La « bulle » : cet espace si personnel et confortable que plusieurs mères ne sont pas prêtes à sacrifier, même pour le personnel médical ! Les mères qui accouchent auprès d’une sage-femme en maison de naissance racontent s’être senties davantage respectées qu’à l’hôpital. 

« C’est une expérience qui m’a laissé un goût amer. J’avais l’impression d’être bousculée et qu’on ne m’écoutait pas. […] C’est censé être une expérience positive, c’est la naissance d’un bébé. Mais on dirait que le personnel médical s’est mis ensemble pour faire éclater ma bulle et ruiner ce beau moment. » (Traduction libre des propos d’une mère)

Si, au premier accouchement, la bulle de la mère est individuelle, elle inclut souvent l’autre parent lors des naissances suivantes. Le ou la partenaire n’est plus une source de distraction ou d’inquiétudes, et s’investit davantage dans l’accouchement.

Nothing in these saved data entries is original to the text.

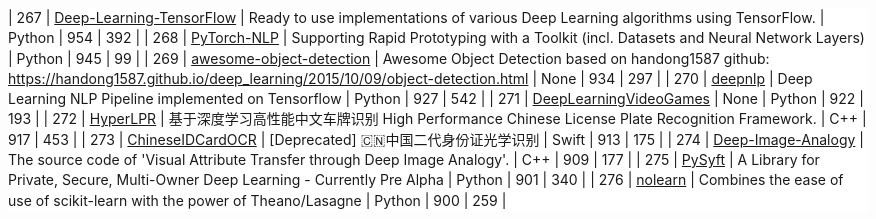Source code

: | 267 | [Deep-Learning-TensorFlow](https://github.com/blackecho/Deep-Learning-TensorFlow)                                                                                  | Ready to use implementations of various Deep Learning algorithms using TensorFlow.                                                                                                                                                                                                                                                                                                                    | Python           | 954    | 392   |
| 268 | [PyTorch-NLP](https://github.com/PetrochukM/PyTorch-NLP)                                                                                                           | Supporting Rapid Prototyping with a Toolkit (incl. Datasets and Neural Network Layers)                                                                                                                                                                                                                                                                                                                | Python           | 945    | 99    |
| 269 | [awesome-object-detection](https://github.com/amusi/awesome-object-detection)                                                                                      | Awesome Object Detection based on handong1587 github: https://handong1587.github.io/deep_learning/2015/10/09/object-detection.html                                                                                                                                                                                                                                                                    | None             | 934    | 297   |
| 270 | [deepnlp](https://github.com/rockingdingo/deepnlp)                                                                                                                 | Deep Learning NLP Pipeline implemented on Tensorflow                                                                                                                                                                                                                                                                                                                                                  | Python           | 927    | 542   |
| 271 | [DeepLearningVideoGames](https://github.com/asrivat1/DeepLearningVideoGames)                                                                                       | None                                                                                                                                                                                                                                                                                                                                                                                                  | Python           | 922    | 193   |
| 272 | [HyperLPR](https://github.com/zeusees/HyperLPR)                                                                                                                    | 基于深度学习高性能中文车牌识别 High Performance Chinese License Plate Recognition Framework.                                                                                                                                                                                                                                                                                                          | C++              | 917    | 453   |
| 273 | [ChineseIDCardOCR](https://github.com/KevinGong2013/ChineseIDCardOCR)                                                                                              | [Deprecated] 🇨🇳中国二代身份证光学识别                                                                                                                                                                                                                                                                                                                                                               | Swift            | 913    | 175   |
| 274 | [Deep-Image-Analogy](https://github.com/msracver/Deep-Image-Analogy)                                                                                               | The source code of 'Visual Attribute Transfer through Deep Image Analogy'.                                                                                                                                                                                                                                                                                                                            | C++              | 909    | 177   |
| 275 | [PySyft](https://github.com/OpenMined/PySyft)                                                                                                                      | A Library for Private, Secure, Multi-Owner Deep Learning - Currently Pre Alpha                                                                                                                                                                                                                                                                                                                        | Python           | 901    | 340   |
| 276 | [nolearn](https://github.com/dnouri/nolearn)                                                                                                                       | Combines the ease of use of scikit-learn with the power of Theano/Lasagne                                                                                                                                                                                                                                                                                                                             | Python           | 900    | 259   |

« Pendant mon deuxième accouchement, mon conjoint protégeait ma bulle, parce que je n’étais pas en maison de naissance. J’étais à l’hôpital et je ne voulais pas que le personnel fasse éclater ma bulle. […] J’ai trouvé ça intéressant ; il mettait des mots sur ce dont j’avais besoin. Je voulais sa présence auprès de moi. » (Traduction libre des propos d’une mère)

Écoute et respect, la clé d’une expérience positive

Si le premier accouchement est synonyme d’inconnu et d’anxiété, les accouchements suivants sont, pour plusieurs mères, l’occasion de s’affirmer et de faire entendre leurs besoins. Les auteurs soulignent l’importance, pour le personnel médical, de les écouter et de leur offrir un soutien personnalisé. Le respect de la fameuse bulle personnelle est également essentiel. C’est à cette condition que les mères se sentent suffisamment en confiance pour se laisser complètement aller lors de l’accouchement. 

Pour aider les futurs parents à se préparer à l’accouchement, le centre de ressources périnatales Les Relevailles de Montréal offre des rencontres prénatales à leur intention. Le volet « Comprendre l’accouchement » aborde notamment les différents stades du travail, l’importance de l’accompagnement par le ou la partenaire et les différentes positions pouvant faciliter l’accouchement.